Para quien como yo ha dedicado una parte de su vida a la información local, no puede caber mayor gratificación que el verse invitado a colaborar con el blog de esta hermandad, siendo yo elegido por algo para mí tan natural como es el de expresar mi compromiso permanente con mis vecinos y mi ciudad. Este artículo tan solo aspira a ser voz de quienes hoy, muchos o pocos, no encuentran a quien hable por ellos, máxime cuando de un tiempo a esta parte hablar de Cieza es un orgullo. La Cieza de la que hablo no es la descripción de un lugar donde simplemente se nace y se vive. La Cieza de la que hablo es la justa, la obligada y la necesaria reivindicación de los hombres y mujeres que juntos aquí conformaron una larga historia compartida.

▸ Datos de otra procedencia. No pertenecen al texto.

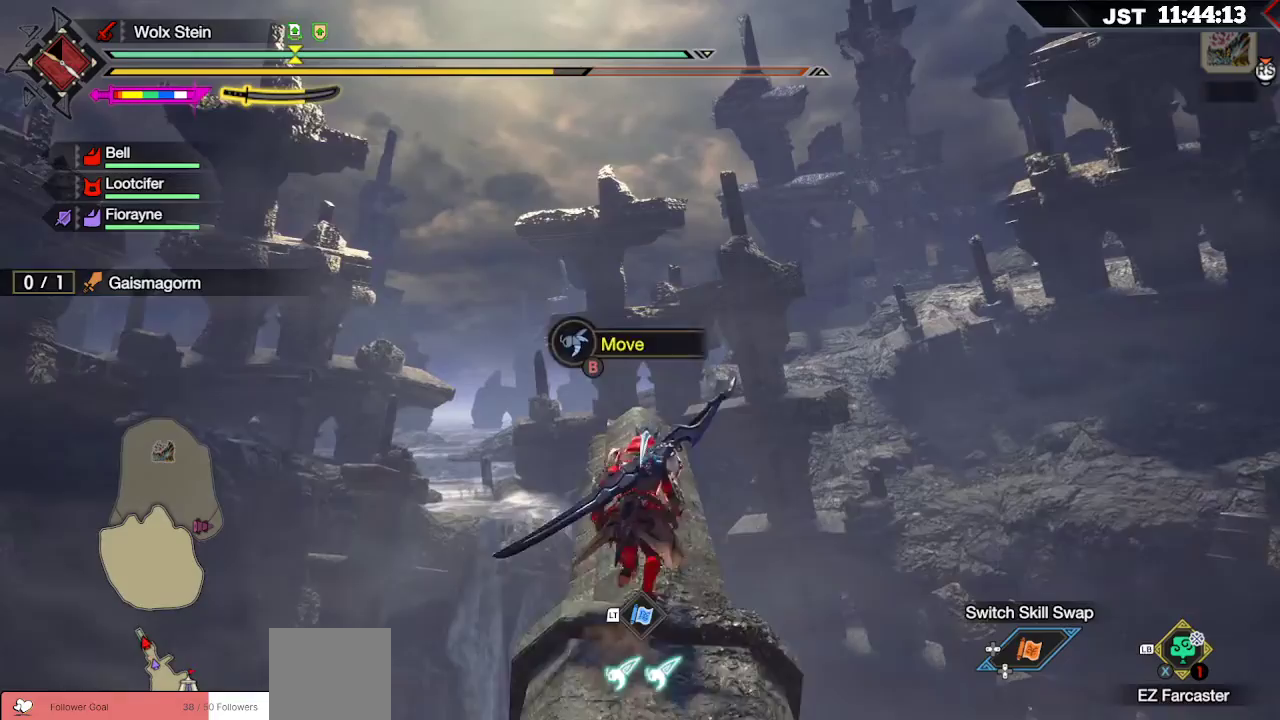
{"dt_ms": 500, "buttons": ["R1"], "left_stick": "up", "right_stick": "center", "events": []}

Pocos días antes de que Tomás Semitiel me diera la gran alegría comunicándome que me habían elegido para escribir este texto, alguien me decía que la hermandad iba a comunicar una serie de actos en sus redes sociales. Al escribir estas líneas no puedo menos que manifestar mi deseo de poder conocer la programación que ha preparado el colectivo que preside Gema Sánchez; contengo mi interés y mi curiosidad. Somos muchos los que pensamos que sus miembros son quienes mejor representan el compromiso personal con Cieza. Es un caso singular de generosidad, amor a la tierra y de activismo local en campos tan diversos como el cultural, el costumbrista, el religioso, el asociativo y el de la solidaridad.

Todo lo que somos los ciezanos, todo lo que hemos sido a lo largo de los siglos, se compendia en ese ‘santico’. No solo somos lo que comemos, hacemos o pensamos. También somos lo que creemos. Y aquí estamos, unos y otros, orgullosos de nuestro pasado y emocionados ante nuestro futuro. Nos complace que estés, amable lector, con nosotros. Es un apoyo que siempre viene bien, pero sobre todo en tiempos tan difíciles como los presentes. En estos días, la dulzura convive con una amargura demasiado profunda para expresarla con palabras. Ya lo dijo en su verso inolvidable el compositor Juan Llovet, “cada vez que el viento pasa se lleva una flor”. La flor de nuestra memoria sentimental.